Now, there was only the matter of saying good-bye and having an attending physician pronounce her officially dead. Then the people from the New York Regional Transplant Services would take over. He took Evie’s hand and held it for a time, wondering if the DellaRosas had heard anything yet of Caspar Sidonis. Before long they would. With the cause of Evie’s death clearly established as a ruptured aneurysm, there was no need for the medical examiner to demand an autopsy—especially with multiple organ donations at stake. But he had ordered extensive toxicology studies.

“Father Moore just left,” Dorothy said.

“I’m sorry I missed him.”

“He administered the Sacrament of the Sick to Evelyn.”

“Good.”

Evie had not considered herself a Catholic for years and had made no attempt to have her first marriage annulled.
But neither of her parents would ever admit to the fact.

“I’m just not sure this organ business is the right thing to do. Evelyn was so … so beautiful.”

“It’s the right thing, Dorothy.
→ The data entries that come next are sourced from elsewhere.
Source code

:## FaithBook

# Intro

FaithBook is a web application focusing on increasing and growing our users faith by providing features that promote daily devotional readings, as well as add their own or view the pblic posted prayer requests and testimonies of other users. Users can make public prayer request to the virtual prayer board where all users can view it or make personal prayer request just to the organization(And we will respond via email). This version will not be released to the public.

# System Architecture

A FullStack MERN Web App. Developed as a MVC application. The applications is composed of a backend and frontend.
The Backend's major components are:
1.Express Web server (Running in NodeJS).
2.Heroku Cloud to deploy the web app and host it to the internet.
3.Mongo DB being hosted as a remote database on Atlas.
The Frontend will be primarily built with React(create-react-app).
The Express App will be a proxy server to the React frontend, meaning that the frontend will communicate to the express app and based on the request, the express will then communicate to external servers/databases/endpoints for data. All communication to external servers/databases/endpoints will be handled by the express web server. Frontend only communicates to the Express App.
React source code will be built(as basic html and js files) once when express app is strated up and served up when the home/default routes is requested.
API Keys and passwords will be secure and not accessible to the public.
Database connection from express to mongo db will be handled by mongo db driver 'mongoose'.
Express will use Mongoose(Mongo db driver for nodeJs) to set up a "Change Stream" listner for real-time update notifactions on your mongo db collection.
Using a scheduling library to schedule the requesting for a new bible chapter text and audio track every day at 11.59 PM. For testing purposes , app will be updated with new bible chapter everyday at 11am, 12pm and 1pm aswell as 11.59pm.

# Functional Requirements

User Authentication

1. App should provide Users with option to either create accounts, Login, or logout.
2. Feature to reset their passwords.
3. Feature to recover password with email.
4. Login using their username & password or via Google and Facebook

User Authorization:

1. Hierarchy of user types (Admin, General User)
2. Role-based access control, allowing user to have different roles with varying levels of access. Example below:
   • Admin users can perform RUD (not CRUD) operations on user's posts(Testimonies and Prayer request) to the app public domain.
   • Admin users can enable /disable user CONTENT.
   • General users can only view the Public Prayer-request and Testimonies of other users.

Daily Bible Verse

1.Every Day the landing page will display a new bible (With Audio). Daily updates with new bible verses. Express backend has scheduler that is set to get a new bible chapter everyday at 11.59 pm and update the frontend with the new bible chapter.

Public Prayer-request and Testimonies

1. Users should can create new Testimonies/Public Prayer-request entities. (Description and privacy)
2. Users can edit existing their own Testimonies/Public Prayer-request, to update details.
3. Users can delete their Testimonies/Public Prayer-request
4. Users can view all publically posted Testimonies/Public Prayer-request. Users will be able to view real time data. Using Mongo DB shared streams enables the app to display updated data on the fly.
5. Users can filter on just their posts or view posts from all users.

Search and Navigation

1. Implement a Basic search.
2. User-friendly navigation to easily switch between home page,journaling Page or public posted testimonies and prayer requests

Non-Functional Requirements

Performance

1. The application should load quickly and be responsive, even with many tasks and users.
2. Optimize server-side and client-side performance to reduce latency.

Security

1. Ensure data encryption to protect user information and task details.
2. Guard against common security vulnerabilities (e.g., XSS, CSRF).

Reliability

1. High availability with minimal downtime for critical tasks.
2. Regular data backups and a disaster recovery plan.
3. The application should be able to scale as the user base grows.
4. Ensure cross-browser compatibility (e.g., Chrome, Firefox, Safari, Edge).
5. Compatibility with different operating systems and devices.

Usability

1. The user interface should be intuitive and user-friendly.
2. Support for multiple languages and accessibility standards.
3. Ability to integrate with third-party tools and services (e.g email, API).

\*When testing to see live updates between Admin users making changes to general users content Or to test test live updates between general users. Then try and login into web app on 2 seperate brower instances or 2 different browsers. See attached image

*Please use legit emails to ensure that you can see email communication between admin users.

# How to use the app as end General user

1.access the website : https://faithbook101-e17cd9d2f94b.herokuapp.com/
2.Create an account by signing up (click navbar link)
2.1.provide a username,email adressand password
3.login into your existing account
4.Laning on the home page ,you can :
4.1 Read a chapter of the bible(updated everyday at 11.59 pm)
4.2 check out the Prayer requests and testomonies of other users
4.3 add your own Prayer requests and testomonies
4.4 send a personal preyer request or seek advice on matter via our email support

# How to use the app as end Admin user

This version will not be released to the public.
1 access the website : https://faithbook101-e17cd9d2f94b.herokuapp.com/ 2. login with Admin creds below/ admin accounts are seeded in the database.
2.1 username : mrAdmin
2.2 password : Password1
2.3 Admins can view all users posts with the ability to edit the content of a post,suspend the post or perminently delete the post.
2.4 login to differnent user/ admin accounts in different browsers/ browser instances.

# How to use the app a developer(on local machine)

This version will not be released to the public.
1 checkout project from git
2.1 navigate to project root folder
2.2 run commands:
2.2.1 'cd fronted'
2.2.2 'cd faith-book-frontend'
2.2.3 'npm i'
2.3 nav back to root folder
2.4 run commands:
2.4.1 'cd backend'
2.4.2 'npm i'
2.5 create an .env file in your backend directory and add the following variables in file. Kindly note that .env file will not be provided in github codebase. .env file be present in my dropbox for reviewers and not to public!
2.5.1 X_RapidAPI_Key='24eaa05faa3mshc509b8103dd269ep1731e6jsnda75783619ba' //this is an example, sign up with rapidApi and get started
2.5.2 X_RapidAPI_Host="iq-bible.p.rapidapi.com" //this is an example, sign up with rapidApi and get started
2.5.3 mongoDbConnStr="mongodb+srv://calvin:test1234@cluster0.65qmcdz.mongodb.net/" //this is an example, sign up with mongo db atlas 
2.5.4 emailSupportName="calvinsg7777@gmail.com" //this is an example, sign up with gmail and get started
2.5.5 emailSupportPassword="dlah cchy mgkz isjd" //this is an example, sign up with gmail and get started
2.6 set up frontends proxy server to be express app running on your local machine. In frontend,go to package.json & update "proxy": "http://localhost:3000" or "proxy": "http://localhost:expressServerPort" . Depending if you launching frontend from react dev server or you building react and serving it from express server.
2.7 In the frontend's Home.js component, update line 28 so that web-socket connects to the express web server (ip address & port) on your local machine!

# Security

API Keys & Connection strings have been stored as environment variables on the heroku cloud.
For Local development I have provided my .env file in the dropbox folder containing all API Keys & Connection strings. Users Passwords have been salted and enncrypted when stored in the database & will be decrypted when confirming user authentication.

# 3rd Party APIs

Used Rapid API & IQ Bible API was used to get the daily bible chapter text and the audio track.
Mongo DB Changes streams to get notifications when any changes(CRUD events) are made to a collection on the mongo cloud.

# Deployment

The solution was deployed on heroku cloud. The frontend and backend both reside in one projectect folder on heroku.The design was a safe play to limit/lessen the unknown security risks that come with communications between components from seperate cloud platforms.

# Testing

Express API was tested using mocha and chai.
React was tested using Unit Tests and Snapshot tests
Evie will be just as beautiful when this is all over—
more
beautiful.… Okay?”

“Yes. I … I suppose so. Um … about the funeral?”

Harry sensed what she wanted him to say.

“Would you like to make arrangements?” he asked.

“Thank you. I would.”

“Anything you do in that regard will be okay. The funeral people you decide to use can call and make arrangements with the hospital.”

“Do you know if Evelyn has an address book of some sort?”

“Oh, yes. As a matter of fact, she has it here. I’ll call you later if you want and go through the names with you.”

“That won’t be necessary. I have friends who will call all the numbers. That way anyone who wants to come can do so. Our church isn’t that large, but we don’t have that much family, so there should be room. You’ll speak to people here?”